I'm cherry picking this one line from a recent discussion because it's
the most recent example of people discussing fixed and random effects in
terms of conditioning and marginalization.  The use of this terminology
on this list seems to have increased in the past year or so (or, more
likely, I've just started noticing it), and it's time for me to confess
that I'm not sure I understand it.

If we have a model

#v+
y ~ 1 + x + (1 | z)
#v-

the suggested correspondences between fixed effects and
conditionalizing, and between random effects and marginalization suggest
to me that at some point we are interested in

#v+
\sum_{z} P(y | x, z)
#v-

This is my guess at the correspondence suggested by the quote above, but
it's based solely on the fact that I think I know what conditional
probabilities and marginalization are.  It could be 100% off base.

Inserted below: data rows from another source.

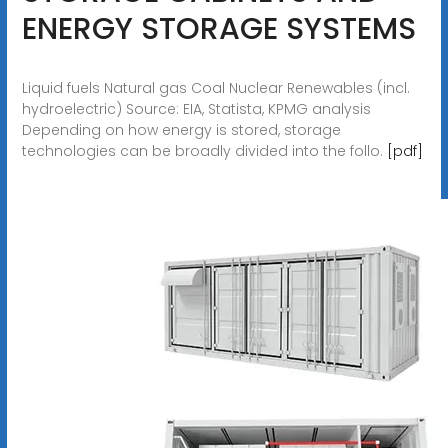
ENERGY STORAGE SYSTEMS
Liquid fuels Natural gas Coal Nuclear Renewables (incl.
hydroelectric) Source: EIA, Statista, KPMG analysis
Depending on how energy is stored, storage
technologies can be broadly divided into the follo.
[pdf]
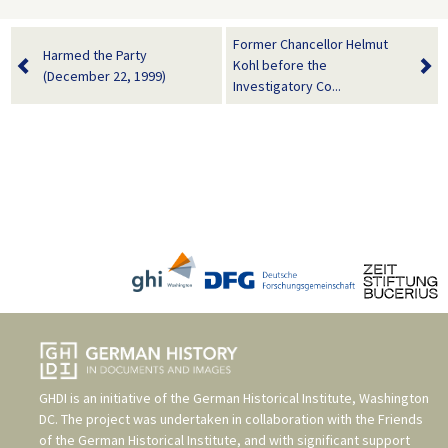
Former Chancellor Helmut
Harmed the Party
Kohl before the
(December 22, 1999)
Investigatory Co...
GHDI is an initiative of the
German Historical Institute, Washington
DC
. The project was undertaken in collaboration with the
Friends
of the German Historical Institute
, and with significant support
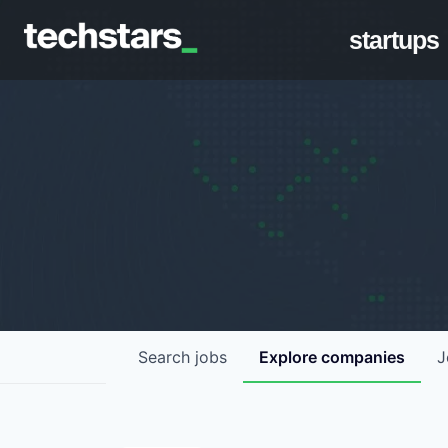
startups
Search
jobs
Explore
companies
J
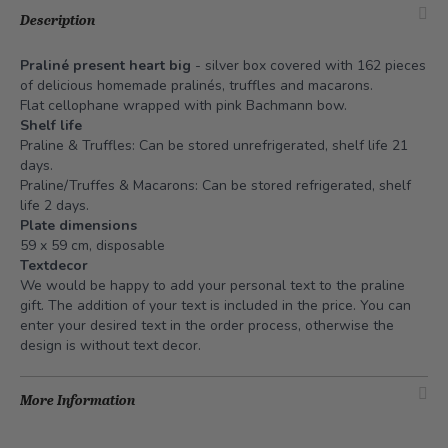
Description
Praliné present heart big
- silver box covered with 162 pieces
of delicious homemade pralinés, truffles and macarons.
Flat cellophane wrapped with pink Bachmann bow.
Shelf life
Praline & Truffles: Can be stored unrefrigerated, shelf life 21
days.
Praline/Truffes & Macarons: Can be stored refrigerated, shelf
life 2 days.
Plate dimensions
59 x 59 cm, disposable
Textdecor
We would be happy to add your personal text to the praline
gift. The addition of your text is included in the price. You can
enter your desired text in the order process, otherwise the
design is without text decor.
More Information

I guess I have four questions:

1.  Is this the correct understanding of how fixed and random effects
    translate into conditionalizing and marginalizing?
2.  In mixed logit models, we are modeling probabilities (or, log odds
    of probabilities) , so this specification maybe makes some sense to
    me.  But how does it fit into a linear mixed model?
3.  What role does this probability play in fitting the model?
4.  Do the coefficients for fixed effects from the fitted model have an
    interpretation in terms of the above probability model?

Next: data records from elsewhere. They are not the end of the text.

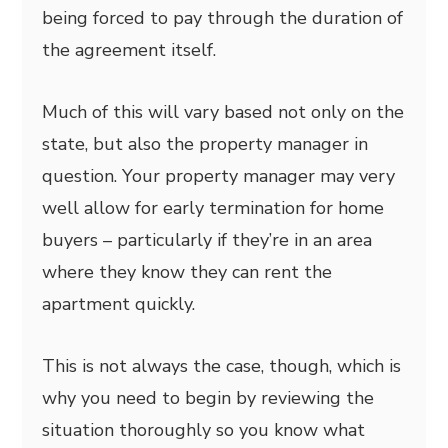
being forced to pay through the duration of
the agreement itself.
Much of this will vary based not only on the
state, but also the property manager in
question. Your property manager may very
well allow for early termination for home
buyers – particularly if they’re in an area
where they know they can rent the
apartment quickly.
This is not always the case, though, which is
why you need to begin by reviewing the
situation thoroughly so you know what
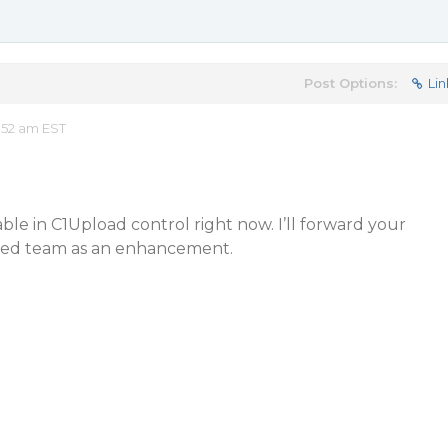
Post Options:
Lin
:52 am EST
lable in C1Upload control right now. I’ll forward your
ned team as an enhancement.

Sorry if this query is so misinformed as to be nonsensical.  If you have
a feeling for what I'm trying to ask, feel free to answer that question
instead ;)  Also, if this is a RTF*-type question, please let me know
what the appropriate value of * is in this case (V for vignette,
maybe?).

Thanks for any help,
/au

Austin Frank
http://aufrank.net
GPG Public Key (D7398C2F): http://aufrank.net/personal.asc